De stad Nanking, bijvoorbeeld, met een bevolking van acht miljoen, een doel gesteld van 90 procent zelfvoorziening voor bladgroenten voor de periode 2008-2012.
Deze doelstellingen voor de lokale voedselproductie gingen gepaard met strikte plannen voor de bescherming van landbouwgrond binnen de jurisdictie. Chinese steden hebben doorgaans grote gebieden met townships buiten de centrale stadsdistricten. Landbouwgrond in deze townships wordt beschermd met het oog op de uitvoering van het groentemandprogramma.
Voedselreserves
Voedselzekerheid in China wordt ook versterkt door een voedselreserveringssysteem. De Chinese regering hanteert al lang een systeem voor het inkopen van overtollige granen en varkensvlees met minimale inkoopprijzen, en het vrijgeven van de reserve aan de markt in geval van voedseltekorten en prijsstijgingen.
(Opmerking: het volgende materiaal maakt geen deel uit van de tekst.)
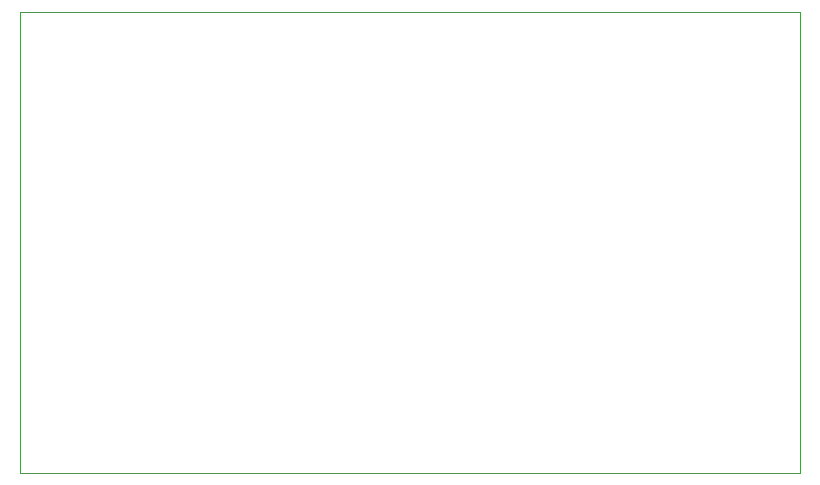
<source format=gbr>
G04 #@! TF.GenerationSoftware,KiCad,Pcbnew,(6.0.5)*
G04 #@! TF.CreationDate,2022-05-09T22:53:36+02:00*
G04 #@! TF.ProjectId,Zasilacz_impulsowy_FAN6602R,5a617369-6c61-4637-9a5f-696d70756c73,rev?*
G04 #@! TF.SameCoordinates,Original*
G04 #@! TF.FileFunction,Profile,NP*
%FSLAX46Y46*%
G04 Gerber Fmt 4.6, Leading zero omitted, Abs format (unit mm)*
G04 Created by KiCad (PCBNEW (6.0.5)) date 2022-05-09 22:53:36*
%MOMM*%
%LPD*%
G01*
G04 APERTURE LIST*
G04 #@! TA.AperFunction,Profile*
%ADD10C,0.100000*%
G04 #@! TD*
G04 APERTURE END LIST*
D10*
X119500000Y-81000000D02*
X185500000Y-81000000D01*
X185500000Y-81000000D02*
X185500000Y-120000000D01*
X185500000Y-120000000D02*
X119500000Y-120000000D01*
X119500000Y-120000000D02*
X119500000Y-81000000D01*
M02*

</source>
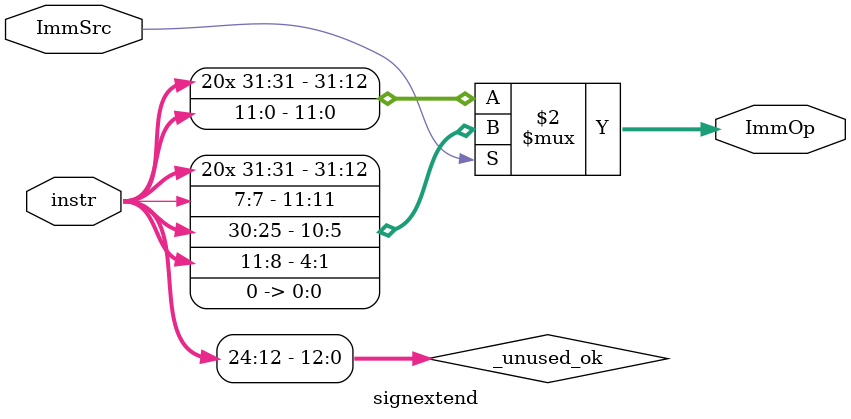
<source format=sv>
module signextend(
  input logic [31:0] instr,
  input logic ImmSrc,
  output reg [31:0] ImmOp
);

wire [12:0] _unused_ok = instr[24:12];

always_comb 
    ImmOp = ImmSrc ? {{20{instr[31]}},{instr[7]},{instr[30:25]},{instr[11:8]}, 1'b0} : {{20{instr[31]}},{instr[11:7]},{instr[6:0]}};

endmodule

</source>
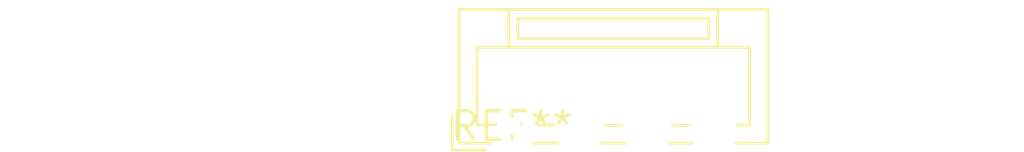
<source format=kicad_pcb>
(kicad_pcb (version 20240108) (generator pcbnew)

  (general
    (thickness 1.6)
  )

  (paper "A4")
  (layers
    (0 "F.Cu" signal)
    (31 "B.Cu" signal)
    (32 "B.Adhes" user "B.Adhesive")
    (33 "F.Adhes" user "F.Adhesive")
    (34 "B.Paste" user)
    (35 "F.Paste" user)
    (36 "B.SilkS" user "B.Silkscreen")
    (37 "F.SilkS" user "F.Silkscreen")
    (38 "B.Mask" user)
    (39 "F.Mask" user)
    (40 "Dwgs.User" user "User.Drawings")
    (41 "Cmts.User" user "User.Comments")
    (42 "Eco1.User" user "User.Eco1")
    (43 "Eco2.User" user "User.Eco2")
    (44 "Edge.Cuts" user)
    (45 "Margin" user)
    (46 "B.CrtYd" user "B.Courtyard")
    (47 "F.CrtYd" user "F.Courtyard")
    (48 "B.Fab" user)
    (49 "F.Fab" user)
    (50 "User.1" user)
    (51 "User.2" user)
    (52 "User.3" user)
    (53 "User.4" user)
    (54 "User.5" user)
    (55 "User.6" user)
    (56 "User.7" user)
    (57 "User.8" user)
    (58 "User.9" user)
  )

  (setup
    (pad_to_mask_clearance 0)
    (pcbplotparams
      (layerselection 0x00010fc_ffffffff)
      (plot_on_all_layers_selection 0x0000000_00000000)
      (disableapertmacros false)
      (usegerberextensions false)
      (usegerberattributes false)
      (usegerberadvancedattributes false)
      (creategerberjobfile false)
      (dashed_line_dash_ratio 12.000000)
      (dashed_line_gap_ratio 3.000000)
      (svgprecision 4)
      (plotframeref false)
      (viasonmask false)
      (mode 1)
      (useauxorigin false)
      (hpglpennumber 1)
      (hpglpenspeed 20)
      (hpglpendiameter 15.000000)
      (dxfpolygonmode false)
      (dxfimperialunits false)
      (dxfusepcbnewfont false)
      (psnegative false)
      (psa4output false)
      (plotreference false)
      (plotvalue false)
      (plotinvisibletext false)
      (sketchpadsonfab false)
      (subtractmaskfromsilk false)
      (outputformat 1)
      (mirror false)
      (drillshape 1)
      (scaleselection 1)
      (outputdirectory "")
    )
  )

  (net 0 "")

  (footprint "JST_ZE_B07B-ZESK-D_1x07_P1.50mm_Vertical" (layer "F.Cu") (at 0 0))

)

</source>
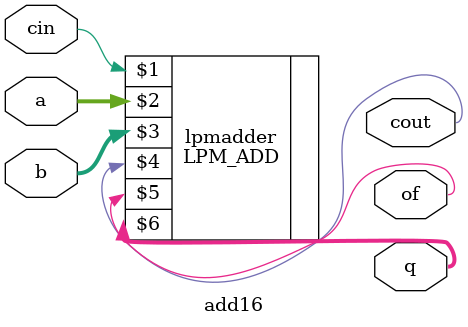
<source format=sv>
/**************************************************************************
 *  FPGA-implementation of the dcpu16
 *  Copyright (C) 2013  Hauke Neizel
 *
 *  This program is free software; you can redistribute it and/or modify
 *  it under the terms of the GNU General Public License as published by
 *  the Free Software Foundation; either version 2 of the License, or
 *  (at your option) any later version.
 *
 *  This program is distributed in the hope that it will be useful,
 *  but WITHOUT ANY WARRANTY; without even the implied warranty of
 *  MERCHANTABILITY or FITNESS FOR A PARTICULAR PURPOSE.  See the
 *  GNU General Public License for more details.
 *
 *  You should have received a copy of the GNU General Public License along
 *  with this program; if not, write to the Free Software Foundation, Inc.,
 *  51 Franklin Street, Fifth Floor, Boston, MA 02110-1301 USA.
 *
 */

module add16 (
	input cin,
	input [15:0] a,
	input [15:0] b,
	output [15:0] q,
	output cout,
	output of
);

	// this module is basically just a wrapper for the lpm, as that compiles into the fewest gates
	LPM_ADD lpmadder(cin, a, b, cout, of, q);

endmodule

</source>
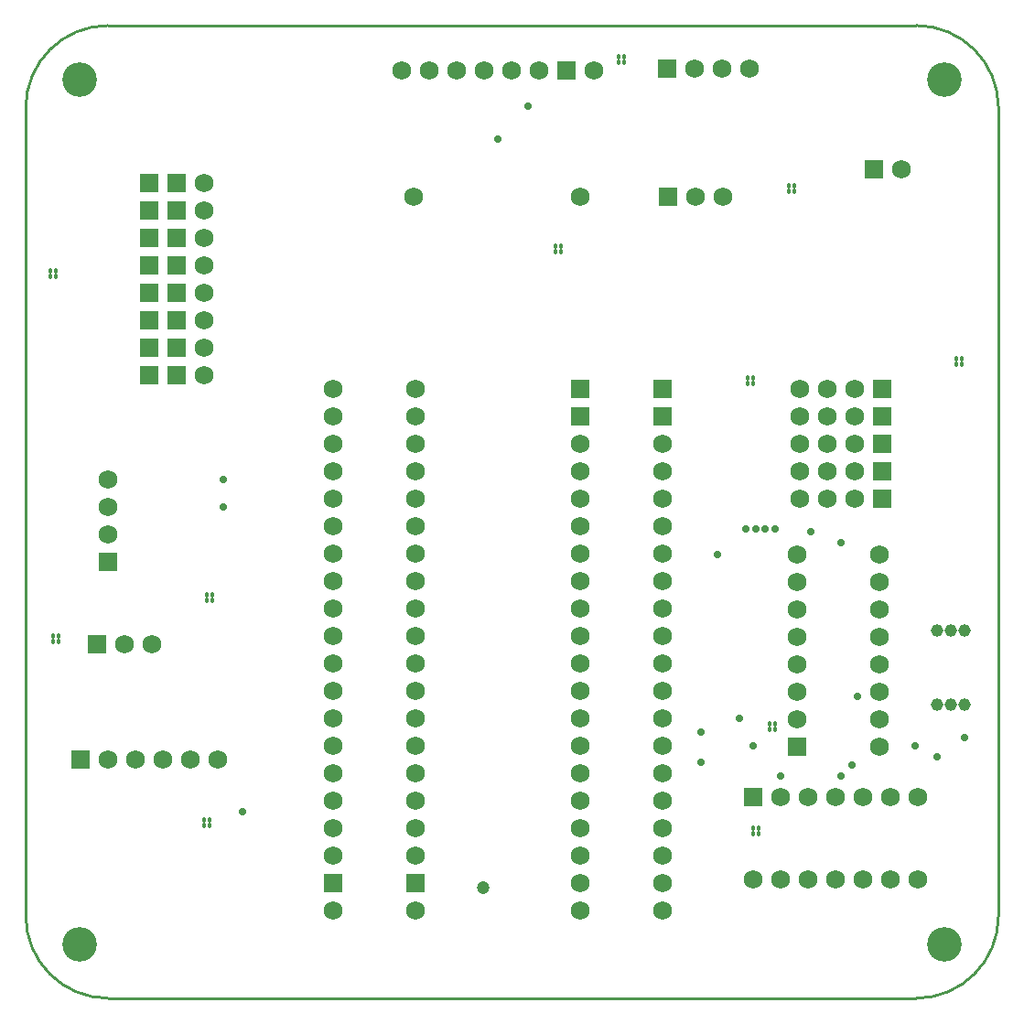
<source format=gbs>
G04*
G04 #@! TF.GenerationSoftware,Altium Limited,Altium Designer,24.0.1 (36)*
G04*
G04 Layer_Color=16711935*
%FSLAX25Y25*%
%MOIN*%
G70*
G04*
G04 #@! TF.SameCoordinates,67FC8AF9-9308-4AD8-ABDD-2333FC6696B3*
G04*
G04*
G04 #@! TF.FilePolarity,Negative*
G04*
G01*
G75*
%ADD10C,0.01000*%
%ADD13C,0.06800*%
%ADD14R,0.06800X0.06800*%
%ADD15R,0.06800X0.06800*%
%ADD16C,0.04600*%
%ADD17C,0.12611*%
%ADD18C,0.02769*%
%ADD19C,0.01800*%
%ADD20C,0.04737*%
D10*
X472441Y442441D02*
G03*
X442441Y472441I-30000J0D01*
G01*
Y118110D02*
G03*
X472441Y148110I0J30000D01*
G01*
X148110Y472441D02*
G03*
X118110Y442441I0J-30000D01*
G01*
Y148110D02*
G03*
X148110Y118110I30000J0D01*
G01*
X442441D01*
X148110Y472441D02*
X442441D01*
X472441Y148110D02*
Y442441D01*
X118110Y148110D02*
Y442441D01*
D13*
X188000Y205000D02*
D03*
X178000D02*
D03*
X168000D02*
D03*
X158000D02*
D03*
X148000D02*
D03*
X362000Y410000D02*
D03*
X372000D02*
D03*
X154000Y247000D02*
D03*
X164000D02*
D03*
X183000Y415000D02*
D03*
Y375000D02*
D03*
Y405000D02*
D03*
Y365000D02*
D03*
Y355000D02*
D03*
Y395000D02*
D03*
Y345000D02*
D03*
Y385000D02*
D03*
X443071Y161417D02*
D03*
X433071D02*
D03*
X423071D02*
D03*
X413071D02*
D03*
X403071D02*
D03*
X443071Y191417D02*
D03*
X433071D02*
D03*
X423071D02*
D03*
X413071D02*
D03*
X403071D02*
D03*
X393071D02*
D03*
X383071Y161417D02*
D03*
X393071D02*
D03*
X429134Y279842D02*
D03*
Y269843D02*
D03*
Y249843D02*
D03*
Y239843D02*
D03*
Y229842D02*
D03*
X399134Y219843D02*
D03*
Y279842D02*
D03*
Y269843D02*
D03*
Y259842D02*
D03*
Y249843D02*
D03*
Y239843D02*
D03*
Y229842D02*
D03*
X429134Y209842D02*
D03*
Y219843D02*
D03*
Y259842D02*
D03*
X350000Y210000D02*
D03*
Y220000D02*
D03*
Y250000D02*
D03*
Y230000D02*
D03*
Y240000D02*
D03*
Y260000D02*
D03*
Y270000D02*
D03*
Y280000D02*
D03*
Y290000D02*
D03*
Y300000D02*
D03*
Y310000D02*
D03*
Y320000D02*
D03*
Y200000D02*
D03*
Y190000D02*
D03*
Y180000D02*
D03*
Y170000D02*
D03*
Y160000D02*
D03*
Y150000D02*
D03*
X230000D02*
D03*
Y170000D02*
D03*
Y180000D02*
D03*
Y190000D02*
D03*
Y200000D02*
D03*
Y330000D02*
D03*
Y340000D02*
D03*
Y320000D02*
D03*
Y310000D02*
D03*
Y300000D02*
D03*
Y290000D02*
D03*
Y280000D02*
D03*
Y270000D02*
D03*
Y260000D02*
D03*
Y240000D02*
D03*
Y230000D02*
D03*
Y250000D02*
D03*
Y220000D02*
D03*
Y210000D02*
D03*
X260000Y340000D02*
D03*
Y330000D02*
D03*
Y320000D02*
D03*
Y310000D02*
D03*
Y300000D02*
D03*
Y290000D02*
D03*
X320000Y150000D02*
D03*
Y160000D02*
D03*
Y170000D02*
D03*
Y180000D02*
D03*
Y220000D02*
D03*
Y230000D02*
D03*
Y240000D02*
D03*
Y250000D02*
D03*
Y270000D02*
D03*
Y280000D02*
D03*
Y290000D02*
D03*
Y310000D02*
D03*
X260000Y150000D02*
D03*
Y170000D02*
D03*
Y180000D02*
D03*
Y190000D02*
D03*
Y200000D02*
D03*
Y210000D02*
D03*
Y260000D02*
D03*
Y270000D02*
D03*
Y280000D02*
D03*
Y250000D02*
D03*
Y230000D02*
D03*
Y220000D02*
D03*
Y240000D02*
D03*
X320000Y320000D02*
D03*
Y300000D02*
D03*
Y260000D02*
D03*
Y210000D02*
D03*
Y200000D02*
D03*
Y190000D02*
D03*
X410000Y340000D02*
D03*
X400000D02*
D03*
X420000D02*
D03*
X410000Y320000D02*
D03*
X400000D02*
D03*
X420000D02*
D03*
Y330000D02*
D03*
X400000D02*
D03*
X410000D02*
D03*
X420000Y300000D02*
D03*
X400000D02*
D03*
X410000D02*
D03*
X420000Y310000D02*
D03*
X400000D02*
D03*
X410000D02*
D03*
X148000Y287000D02*
D03*
Y307000D02*
D03*
Y297000D02*
D03*
X437000Y420000D02*
D03*
X371890Y456693D02*
D03*
X381890D02*
D03*
X361890D02*
D03*
X259500Y410000D02*
D03*
X320000D02*
D03*
X325000Y456000D02*
D03*
X265000D02*
D03*
X255000D02*
D03*
X275000D02*
D03*
X285000D02*
D03*
X295000D02*
D03*
X305000D02*
D03*
D14*
X138000Y205000D02*
D03*
X352000Y410000D02*
D03*
X144000Y247000D02*
D03*
X163000Y415000D02*
D03*
X173000D02*
D03*
Y375000D02*
D03*
X163000D02*
D03*
X173000Y405000D02*
D03*
X163000D02*
D03*
Y365000D02*
D03*
X173000D02*
D03*
Y355000D02*
D03*
X163000D02*
D03*
Y395000D02*
D03*
X173000D02*
D03*
X163000Y345000D02*
D03*
X173000D02*
D03*
X163000Y385000D02*
D03*
X173000D02*
D03*
X399134Y209842D02*
D03*
X350000Y340000D02*
D03*
Y330000D02*
D03*
X230000Y160000D02*
D03*
X260000D02*
D03*
X320000Y340000D02*
D03*
Y330000D02*
D03*
X430000Y340000D02*
D03*
Y320000D02*
D03*
Y330000D02*
D03*
Y300000D02*
D03*
Y310000D02*
D03*
X427000Y420000D02*
D03*
X351890Y456693D02*
D03*
X315000Y456000D02*
D03*
D15*
X383071Y191417D02*
D03*
X148000Y277000D02*
D03*
D16*
X454999Y252000D02*
D03*
X450000Y252000D02*
D03*
X460000D02*
D03*
Y225000D02*
D03*
X450000D02*
D03*
X454999Y225000D02*
D03*
D17*
X137795Y452756D02*
D03*
Y137795D02*
D03*
X452756D02*
D03*
Y452756D02*
D03*
D18*
X190000Y307000D02*
D03*
Y297000D02*
D03*
X301000Y443000D02*
D03*
X290000Y431000D02*
D03*
X197000Y186000D02*
D03*
X370158Y279842D02*
D03*
X364000Y215000D02*
D03*
Y204000D02*
D03*
X383000Y210000D02*
D03*
X421000Y228000D02*
D03*
X393000Y199000D02*
D03*
X460000Y213000D02*
D03*
X415000Y199000D02*
D03*
X378000Y220000D02*
D03*
X415000Y284000D02*
D03*
X419000Y203000D02*
D03*
X450000Y206000D02*
D03*
X442000Y210000D02*
D03*
X380500Y289000D02*
D03*
X387500D02*
D03*
X384000D02*
D03*
X391000D02*
D03*
X404000Y288000D02*
D03*
D19*
X313000Y392000D02*
D03*
Y390000D02*
D03*
X311000Y392000D02*
D03*
Y390000D02*
D03*
X457000Y351000D02*
D03*
X459000D02*
D03*
Y349000D02*
D03*
X457000D02*
D03*
X381000Y344000D02*
D03*
X383000D02*
D03*
Y342000D02*
D03*
X381000D02*
D03*
X334000Y461000D02*
D03*
X336000D02*
D03*
Y459000D02*
D03*
X334000D02*
D03*
X127000Y383000D02*
D03*
X129000D02*
D03*
Y381000D02*
D03*
X127000D02*
D03*
X184000Y265000D02*
D03*
X186000D02*
D03*
Y263000D02*
D03*
X184000D02*
D03*
X128000Y250000D02*
D03*
X130000D02*
D03*
Y248000D02*
D03*
X128000D02*
D03*
X183000Y183000D02*
D03*
X185000D02*
D03*
Y181000D02*
D03*
X183000D02*
D03*
X383000Y180000D02*
D03*
X385000D02*
D03*
Y178000D02*
D03*
X383000D02*
D03*
X389000Y218000D02*
D03*
X391000D02*
D03*
Y216000D02*
D03*
X389000D02*
D03*
X396000Y412000D02*
D03*
X398000D02*
D03*
Y414000D02*
D03*
X396000D02*
D03*
D20*
X284743Y158257D02*
D03*
M02*

</source>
in 2018, China's totale graanreserves werden geschat op 120 miljoen ton maïs, 100 miljoen ton rijst, 74 miljoen ton tarwe en acht miljoen ton sojabonen. De noodgraanreserves garanderen 10-15 dagen aanvoer van geraffineerde granen in de grote steden.
Om de uitbraak van COVID-19 het hoofd te bieden, de Chinese regering heeft de voedselreserves van verschillende overheidsniveaus herschikt en een enorme hoeveelheid vrijgemaakt voor de markten van grote steden.
Een veerkrachtig voedselsysteem
Er gebeurt veel meer in Wuhan en andere steden om eten aan tafels te krijgen. Hoewel we de belangrijke rol van het maatschappelijk middenveld en sociale organisaties om onmiddellijk voedsel te garanderen aan de meest kwetsbare groepen, nooit kunnen overdrijven, we kunnen de veerkracht van ons voedselsysteem op de lange termijn niet verwaarlozen.
Dit betekent een herstructurering van voedselvoorzieningsketens die veel te afhankelijk zijn van het supermarktsysteem en voedselimport uit verre landen.
Het aanmoedigen van de ontwikkeling van gediversifieerde voedselbedrijven door middel van stedelijke voedselsysteemplanning zal de veerkracht verbeteren en meer steun bieden aan lokale en binnenlandse voedselproducenten in plaats van transnationale voedselbedrijven. Zij zijn het vangnet waartoe we ons wenden in een steeds onzekerder wordende wereld.
Dit artikel is opnieuw gepubliceerd vanuit The Conversation onder een Creative Commons-licentie. Lees het originele artikel.